In a recent publication in Bird Conservation International
(Galligan et al. Bird Conservation International doi:10.1017/S0959270919000169),
presented the data of decrease in sales of diclofenac in veterinary pharmacies;
an increase in sales in meloxicam (the vulture-safe alternative to diclofenac);
and an increase in Critically Endangered White-rumped and Slender-billed
Vultures population in Nepal. It is the result of integrated approach of
vulture recovery programme; which involves advocacy, education, monitoring,
research, supplementary feeding and site protection to help implement Nepal’s
Vulture Conservation Action Plan. Not long after the catastrophic declines in
vulture populations began in Nepal, Bird Conservation Nepal began monitoring
vulture species throughout Nepal. “We
use the country’s major roads as a series of transects on which we count
vultures” Krishna Bhusal, Vulture Conservation Program Officer said. We
analyzed 14 years of data in this paper. We showed population declines between
2002 and 2012/13 followed by partial recoveries between 2012/13 and 2018. The partial recovery was better than expected
if it was due to reproduction alone, suggesting that the populations are being
bolstered by immigration as well.
Graph: Annual index values for populations of White-rumped
Vulture (WRV: filled circles) and Slender-billed Vulture (SBV: open circles)

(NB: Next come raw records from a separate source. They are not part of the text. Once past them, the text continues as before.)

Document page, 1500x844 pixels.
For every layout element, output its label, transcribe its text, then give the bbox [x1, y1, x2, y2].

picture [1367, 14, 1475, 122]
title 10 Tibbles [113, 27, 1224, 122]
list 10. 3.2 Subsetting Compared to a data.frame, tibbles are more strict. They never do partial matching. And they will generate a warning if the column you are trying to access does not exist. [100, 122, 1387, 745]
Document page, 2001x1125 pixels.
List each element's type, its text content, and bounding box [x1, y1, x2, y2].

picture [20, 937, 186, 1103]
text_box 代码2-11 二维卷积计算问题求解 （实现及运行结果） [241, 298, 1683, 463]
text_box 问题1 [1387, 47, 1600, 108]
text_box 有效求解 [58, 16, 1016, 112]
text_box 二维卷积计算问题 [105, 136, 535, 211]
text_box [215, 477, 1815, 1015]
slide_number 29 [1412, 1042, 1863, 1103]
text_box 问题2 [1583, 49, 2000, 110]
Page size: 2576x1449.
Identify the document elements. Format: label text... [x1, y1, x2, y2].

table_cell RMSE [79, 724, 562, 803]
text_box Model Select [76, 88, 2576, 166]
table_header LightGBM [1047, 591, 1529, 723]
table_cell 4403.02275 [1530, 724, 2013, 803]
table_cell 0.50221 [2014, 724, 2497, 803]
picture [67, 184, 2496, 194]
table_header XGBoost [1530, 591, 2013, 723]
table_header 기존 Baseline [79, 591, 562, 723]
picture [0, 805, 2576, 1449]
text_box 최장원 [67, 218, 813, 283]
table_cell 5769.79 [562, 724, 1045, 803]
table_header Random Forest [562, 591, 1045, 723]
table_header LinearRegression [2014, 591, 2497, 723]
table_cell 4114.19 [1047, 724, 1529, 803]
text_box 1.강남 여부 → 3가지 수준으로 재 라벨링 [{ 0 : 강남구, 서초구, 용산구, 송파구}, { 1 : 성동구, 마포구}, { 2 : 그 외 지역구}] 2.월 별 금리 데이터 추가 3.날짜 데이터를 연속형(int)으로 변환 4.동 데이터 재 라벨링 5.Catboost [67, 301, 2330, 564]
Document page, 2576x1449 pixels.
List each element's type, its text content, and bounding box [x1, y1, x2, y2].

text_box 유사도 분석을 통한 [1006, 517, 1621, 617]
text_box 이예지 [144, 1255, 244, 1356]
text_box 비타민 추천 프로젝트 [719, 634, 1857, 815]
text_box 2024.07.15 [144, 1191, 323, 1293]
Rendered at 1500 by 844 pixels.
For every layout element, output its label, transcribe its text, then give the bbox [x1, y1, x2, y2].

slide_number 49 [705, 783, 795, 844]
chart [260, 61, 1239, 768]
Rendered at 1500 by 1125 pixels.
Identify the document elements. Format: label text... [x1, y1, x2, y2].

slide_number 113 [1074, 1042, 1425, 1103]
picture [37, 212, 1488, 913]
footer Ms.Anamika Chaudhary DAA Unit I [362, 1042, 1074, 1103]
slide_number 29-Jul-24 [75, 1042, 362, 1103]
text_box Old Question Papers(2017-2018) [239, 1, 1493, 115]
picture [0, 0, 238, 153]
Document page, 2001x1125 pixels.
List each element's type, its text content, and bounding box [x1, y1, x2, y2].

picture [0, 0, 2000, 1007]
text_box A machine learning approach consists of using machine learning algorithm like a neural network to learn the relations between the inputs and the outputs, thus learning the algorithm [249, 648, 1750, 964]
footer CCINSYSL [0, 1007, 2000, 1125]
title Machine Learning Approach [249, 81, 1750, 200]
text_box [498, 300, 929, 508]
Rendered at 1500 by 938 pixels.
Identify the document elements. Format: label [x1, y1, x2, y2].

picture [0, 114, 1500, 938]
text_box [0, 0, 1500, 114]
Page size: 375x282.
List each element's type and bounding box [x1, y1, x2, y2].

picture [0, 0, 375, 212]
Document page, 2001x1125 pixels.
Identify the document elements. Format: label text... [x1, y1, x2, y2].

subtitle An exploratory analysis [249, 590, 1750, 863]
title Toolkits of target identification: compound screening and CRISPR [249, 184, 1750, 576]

Vultures in Nepal for 2002–2018, relative to 2002. Vertical lines for the WRV
points are 95% confidence intervals from the quasi-Poisson model. Curves show
results from the fitted piecewise log-linear regression models for WRV (solid
line) and SBV (dashed line). Crosses in the upper part of the diagram show the
estimated breakpoints and their 95% confidence intervals.
In Nepal, the diclofenac ban was followed by gradual but
very effective implementation of a Vulture Safe Zone (VSZ) programme to
advocate vulture conservation, raise awareness about the threat to vultures
from veterinary diclofenac, and provide vultures with NSAID-free food at
vulture restaurants. This programme encouraged the veterinary use in livestock
of a vulture-safe alternative drug (meloxicam).
From 2012 onwards, Nepali veterinarians and livestock owners
had stopped using diclofenac and were more often using meloxicam instead; and,
as a result, Nepal’s vultures were no longer dying, and their numbers were
being supplemented with survivors from other countries. These are super encouraging findings.
Ishana Thapa, Chief Executive Officer said “This news of
recovery makes all our work over the years with local communities worthwhile,
and shows how, once people and vets understand the threat that diclofenac poses,
they are willing to use the safe alternatives like meloxicam.